I think as long as you are sensible, don't pick up heavy things, etc etc, then you can carry on as usual. I had a week off the horsey chores after giving birth but then was back riding in two weeks.

Loshad · 13/02/2010 21:08

no-one else to do the mucking out so right up to birth, did not pile barrow up to the sky tho' !

ohnelly · 14/02/2010 09:12

Thanks all, your all along the same lines as what I was thinking. I will carry on as long as I feel ok doing it & am sensible. It was mostly non-horsey people telling me that I shouldnt be doing it. I knew I would get some honest opinions on here

OP posts:
Pixel · 14/02/2010 19:53

Well my friend is expecting twins. Her doctor has told her that she can carry on looking after her horses because it is something her muscles are already used to, as long as she is sensible about it.

Southwestwhippet · 14/02/2010 20:01

I still rode until about 28 weeks but found sitting trot went off the agenda at about 24 weeks and canter not long after as I was having trouble with my hips and pelvis. Could still get up out of the saddle and go for a good gallop though!

Mucked out until about 37 weeks but DP did help every now and again because it did make my back/hips/pelvis ache a fair bit towards the end. Pony was deep littered on shavings which meant it wasn't 'heavy' mucking out.

Pony moved onto 24/7 turnout at after this and I was still lugging his water up to the field until I got to term. DP took over from that point but primarily because I got too miserable to leave the house most days (got ante-natal depression in last couple of months).

lilymolly · 16/02/2010 10:11

Mucked out 2 horses and 2 cows until labour with dc1 42 weeks!

With dc2 also 42 weeks, I tried my best to do as much as I could up until birth, but dp had to help me, as I was so uncomfortable, and stuggled to bend down and fill hay nets etc.
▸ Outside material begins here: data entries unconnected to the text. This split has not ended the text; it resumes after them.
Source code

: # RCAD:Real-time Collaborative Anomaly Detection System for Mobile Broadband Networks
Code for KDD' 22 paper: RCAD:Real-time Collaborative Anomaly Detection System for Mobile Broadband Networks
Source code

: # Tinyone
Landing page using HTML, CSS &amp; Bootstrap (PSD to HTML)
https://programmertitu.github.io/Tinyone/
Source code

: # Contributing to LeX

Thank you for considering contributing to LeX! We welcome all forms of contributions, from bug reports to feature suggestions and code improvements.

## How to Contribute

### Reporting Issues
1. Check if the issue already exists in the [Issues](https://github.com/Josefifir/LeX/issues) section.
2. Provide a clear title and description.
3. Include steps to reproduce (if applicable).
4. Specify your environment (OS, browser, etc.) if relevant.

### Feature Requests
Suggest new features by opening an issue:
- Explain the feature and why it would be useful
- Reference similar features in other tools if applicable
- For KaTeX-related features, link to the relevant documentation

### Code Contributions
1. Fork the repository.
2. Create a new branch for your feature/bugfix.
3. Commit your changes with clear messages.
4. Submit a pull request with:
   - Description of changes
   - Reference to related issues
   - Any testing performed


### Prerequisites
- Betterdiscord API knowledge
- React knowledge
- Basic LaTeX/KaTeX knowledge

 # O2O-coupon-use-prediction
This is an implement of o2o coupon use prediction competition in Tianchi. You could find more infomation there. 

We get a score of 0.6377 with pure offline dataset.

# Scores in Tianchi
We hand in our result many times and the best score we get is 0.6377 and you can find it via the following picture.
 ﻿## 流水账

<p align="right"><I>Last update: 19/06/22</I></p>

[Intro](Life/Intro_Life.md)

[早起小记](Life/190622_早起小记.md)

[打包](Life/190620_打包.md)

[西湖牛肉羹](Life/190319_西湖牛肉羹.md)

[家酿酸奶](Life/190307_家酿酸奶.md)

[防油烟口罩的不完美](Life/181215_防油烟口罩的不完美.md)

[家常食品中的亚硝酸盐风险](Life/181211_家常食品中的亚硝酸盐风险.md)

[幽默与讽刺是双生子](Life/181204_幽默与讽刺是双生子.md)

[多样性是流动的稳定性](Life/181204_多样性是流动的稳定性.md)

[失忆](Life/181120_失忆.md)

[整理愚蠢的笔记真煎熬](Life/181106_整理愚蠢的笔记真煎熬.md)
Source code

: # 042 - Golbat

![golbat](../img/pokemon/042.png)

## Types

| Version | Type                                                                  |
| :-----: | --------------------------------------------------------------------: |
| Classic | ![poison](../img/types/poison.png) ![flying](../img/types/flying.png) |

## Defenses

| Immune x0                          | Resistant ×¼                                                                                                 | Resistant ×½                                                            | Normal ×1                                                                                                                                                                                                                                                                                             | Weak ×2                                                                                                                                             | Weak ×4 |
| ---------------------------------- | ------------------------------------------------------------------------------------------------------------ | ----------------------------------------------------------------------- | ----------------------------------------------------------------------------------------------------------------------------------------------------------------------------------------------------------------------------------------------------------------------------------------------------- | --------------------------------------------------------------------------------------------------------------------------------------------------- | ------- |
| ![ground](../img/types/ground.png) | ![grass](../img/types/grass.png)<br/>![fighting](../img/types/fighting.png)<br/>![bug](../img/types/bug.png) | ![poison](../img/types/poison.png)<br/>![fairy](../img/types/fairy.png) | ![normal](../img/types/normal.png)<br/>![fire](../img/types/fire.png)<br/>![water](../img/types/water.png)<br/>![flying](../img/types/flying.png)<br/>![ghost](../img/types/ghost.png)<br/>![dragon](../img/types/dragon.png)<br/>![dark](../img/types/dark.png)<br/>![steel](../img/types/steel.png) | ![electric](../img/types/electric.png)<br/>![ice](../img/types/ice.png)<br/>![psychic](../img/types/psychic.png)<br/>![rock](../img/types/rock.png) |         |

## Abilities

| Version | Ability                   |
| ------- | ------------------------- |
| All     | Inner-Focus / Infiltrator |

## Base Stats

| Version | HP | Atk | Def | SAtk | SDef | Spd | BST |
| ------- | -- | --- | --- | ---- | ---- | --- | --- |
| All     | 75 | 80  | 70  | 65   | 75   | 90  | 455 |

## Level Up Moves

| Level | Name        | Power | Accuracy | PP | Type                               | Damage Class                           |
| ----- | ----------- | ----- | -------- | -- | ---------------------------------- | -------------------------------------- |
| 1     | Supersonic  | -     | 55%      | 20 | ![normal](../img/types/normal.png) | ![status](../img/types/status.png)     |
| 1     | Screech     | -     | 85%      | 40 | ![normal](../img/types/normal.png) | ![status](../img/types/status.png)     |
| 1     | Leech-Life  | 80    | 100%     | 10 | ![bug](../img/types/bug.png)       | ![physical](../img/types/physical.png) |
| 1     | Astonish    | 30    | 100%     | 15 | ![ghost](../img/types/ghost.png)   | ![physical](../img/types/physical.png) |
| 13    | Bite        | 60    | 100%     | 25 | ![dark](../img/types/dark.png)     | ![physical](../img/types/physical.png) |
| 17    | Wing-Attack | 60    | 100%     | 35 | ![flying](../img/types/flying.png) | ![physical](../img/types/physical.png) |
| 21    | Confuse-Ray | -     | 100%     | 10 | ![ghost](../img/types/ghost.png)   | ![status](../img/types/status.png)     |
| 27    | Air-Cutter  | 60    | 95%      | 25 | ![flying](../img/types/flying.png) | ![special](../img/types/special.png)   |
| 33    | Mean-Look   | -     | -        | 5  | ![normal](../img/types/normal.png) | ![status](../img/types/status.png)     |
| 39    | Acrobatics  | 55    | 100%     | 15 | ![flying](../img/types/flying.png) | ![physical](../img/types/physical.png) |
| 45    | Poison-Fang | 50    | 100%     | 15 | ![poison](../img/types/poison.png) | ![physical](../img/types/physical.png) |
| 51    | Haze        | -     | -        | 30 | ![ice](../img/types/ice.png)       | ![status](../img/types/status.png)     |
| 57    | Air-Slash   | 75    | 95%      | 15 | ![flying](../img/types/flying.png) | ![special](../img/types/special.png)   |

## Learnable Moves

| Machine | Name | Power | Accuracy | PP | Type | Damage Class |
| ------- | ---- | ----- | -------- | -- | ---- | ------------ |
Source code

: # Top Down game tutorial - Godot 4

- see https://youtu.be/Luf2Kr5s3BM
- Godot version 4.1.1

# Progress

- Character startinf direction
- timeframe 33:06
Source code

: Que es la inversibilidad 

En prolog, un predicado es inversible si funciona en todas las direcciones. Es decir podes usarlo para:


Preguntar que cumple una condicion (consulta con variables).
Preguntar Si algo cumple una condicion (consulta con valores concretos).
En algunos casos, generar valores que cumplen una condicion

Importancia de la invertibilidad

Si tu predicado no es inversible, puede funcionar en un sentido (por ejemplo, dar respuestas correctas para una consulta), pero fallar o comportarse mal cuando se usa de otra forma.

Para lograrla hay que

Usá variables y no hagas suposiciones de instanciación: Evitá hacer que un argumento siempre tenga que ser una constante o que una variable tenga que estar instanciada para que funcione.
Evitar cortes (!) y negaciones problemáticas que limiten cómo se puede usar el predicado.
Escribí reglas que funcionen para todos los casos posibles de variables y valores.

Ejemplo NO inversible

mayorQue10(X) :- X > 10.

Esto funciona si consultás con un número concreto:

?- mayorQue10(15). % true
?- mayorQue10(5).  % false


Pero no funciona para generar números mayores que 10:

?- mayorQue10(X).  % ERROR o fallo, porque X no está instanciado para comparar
I did not ride however, as I did not feel comfortable/safe even though horse is bomb proof and went on to loan as a RDA pony for the 18 months whilst I was pregnant/post natal and never put foot wrong, but for me it was just not worth the risk x

bumpsoon · 23/02/2010 11:28

i carried on mucking out up to the day my waters broke ,i filled the barrow half full ,so it took a bit longer to do .Personally i think do it aslong as you feel comfortable doing it ,unless you have the offer of someone else doing it for free and you can put your feet up

Stripycat23 · 29/03/2010 14:11

I intended to ride/muck out as long a I could. My last ride (on my spooky arabx) was at 5 months when the reality of having a baby finally kicked in when going hell-for-leather across a field. A couple of weeks later I got sciatica (horrid back/leg pain) and was pretty much settee-bound from them on.

I had to confess to the midwife that I had been moving bales of hay just before getting the sciatica. She looked like this

So I would do what feels comfortable for you but get someone else to do any heavy lifting eg hay/straw/shavings bales and water buckets.